Op de sfeervolle Marktplatz staat het gerestaureerde Rathaus Kalkar te pronken. Het is maar een paar stappen lopen naar de Sankt Nicolaikirche, waar we niet uitgekeken raken op het hoogaltaar met een houten retabel van de Zwolse beeldhouwer Arnt van Zwolle. De enthousiaste gastvrouw van de kerk wijst ons op allerlei details en als ze ontdekt dat wij Nederlanders zijn, worden we meegesleept naar de zilveren monstrans met het wapen van Amsterdam. 

Terug op onze basis in Sonsbeck ontdekken we dat het grote Traktorenmuseum Pauenhof gesloten is. Jammer, want dit museum biedt in tien grote hallen een uitgebreid beeld van de ontwikkeling van de landbouwmechanisatie. 

Zandsteenblokken 

Flink wat noordelijker ligt Bad Bentheim, dat we al jaren op ons verlanglijstje hadden en op deze trip wél een reisdoel is. Het kasteel dat de plaats domineert, wordt nog steeds bewoond door de familie Zu Bentheim und zu Steinfurt. Wij hebben geen spijt van ons bezoek aan het kasteel en dwalen ruim anderhalf uur door de gebouwen. 

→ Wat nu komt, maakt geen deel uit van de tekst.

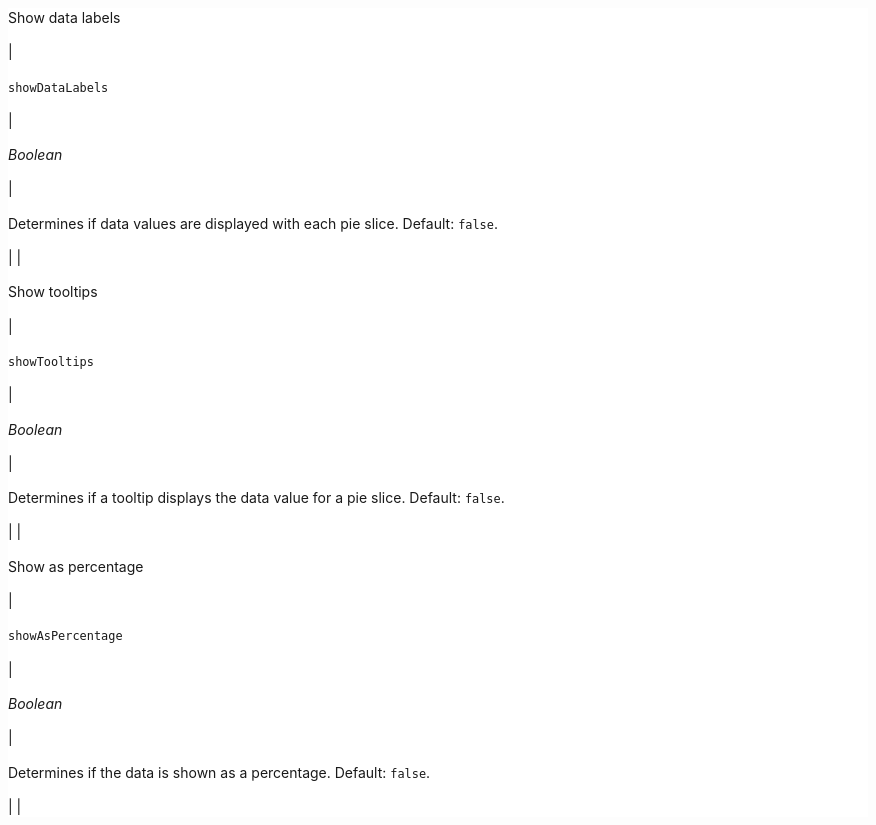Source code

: Show data labels

 |

`showDataLabels`

 |

_Boolean_

 |

Determines if data values are displayed with each pie slice. Default: `false`.

 |
|

Show tooltips

 |

`showTooltips`

 |

_Boolean_

 |

Determines if a tooltip displays the data value for a pie slice. Default: `false`.

 |
|

Show as percentage

 |

`showAsPercentage`

 |

_Boolean_

 |

Determines if the data is shown as a percentage. Default: `false`.

 |
|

We leren dat er al heel oude banden bestaan tussen de bewoners van het kasteel en de Nederlandse koninklijke familie. Koningin Emma, de echtgenote van koning Willem III, was een zus van de overgrootmoeder van de huidige bewoner. 

In de voormalige gevangenis van het kasteel brengt een leuke tentoonstelling het werk in beeld van de middeleeuwse alchemisten, die dachten goud te kunnen maken. Goud van een heel andere orde is het Bentheimer goud, de zandsteenblokken waarmee het kasteel is gebouwd. 

In het Sandsteinmuseum nabij het kasteel komen we aan de weet dat deze stenen vanaf 1250 de stad rijkdom hebben gebracht en dat het Paleis op de Dam in Amsterdam en de Martinitoren in Groningen met deze stenen zijn gebouwd. De zandsteenblokken gingen met paard en wagen naar de Vecht en werden vandaaruit verder verscheept. 

Statige laan 

In de richting van de grens ligt Gildehaus, dat ook een bezoek waard is. Behalve een te bezichtigen zandsteengroeve die nog in gebruik is, heeft Gildehaus een merkwaardige kerk, waarvan de toren meters verderop staat. Anders dan bij de dom in Utrecht is dat geen gevolg van een calamiteit, maar een bewuste keuze, schijnt het. 

De prachtige camperplaats hier biedt een uniek uitzicht over de hele omgeving en is een goede uitvalsbasis voor wandelingen en fietstochten. Zo komen we op de Mühlenberg, met daarop de Ostermühle, met een bakkerij ernaast die nog volop in bedrijf is. Van de andere molen, de Westermühle, iets verderop aan het eind van een statige laan, resteert alleen nog de romp. 

Als we die ook hebben gezien, is het tijd voor de thuisreis. Tot de grens is het nog maar vijftien kilometer.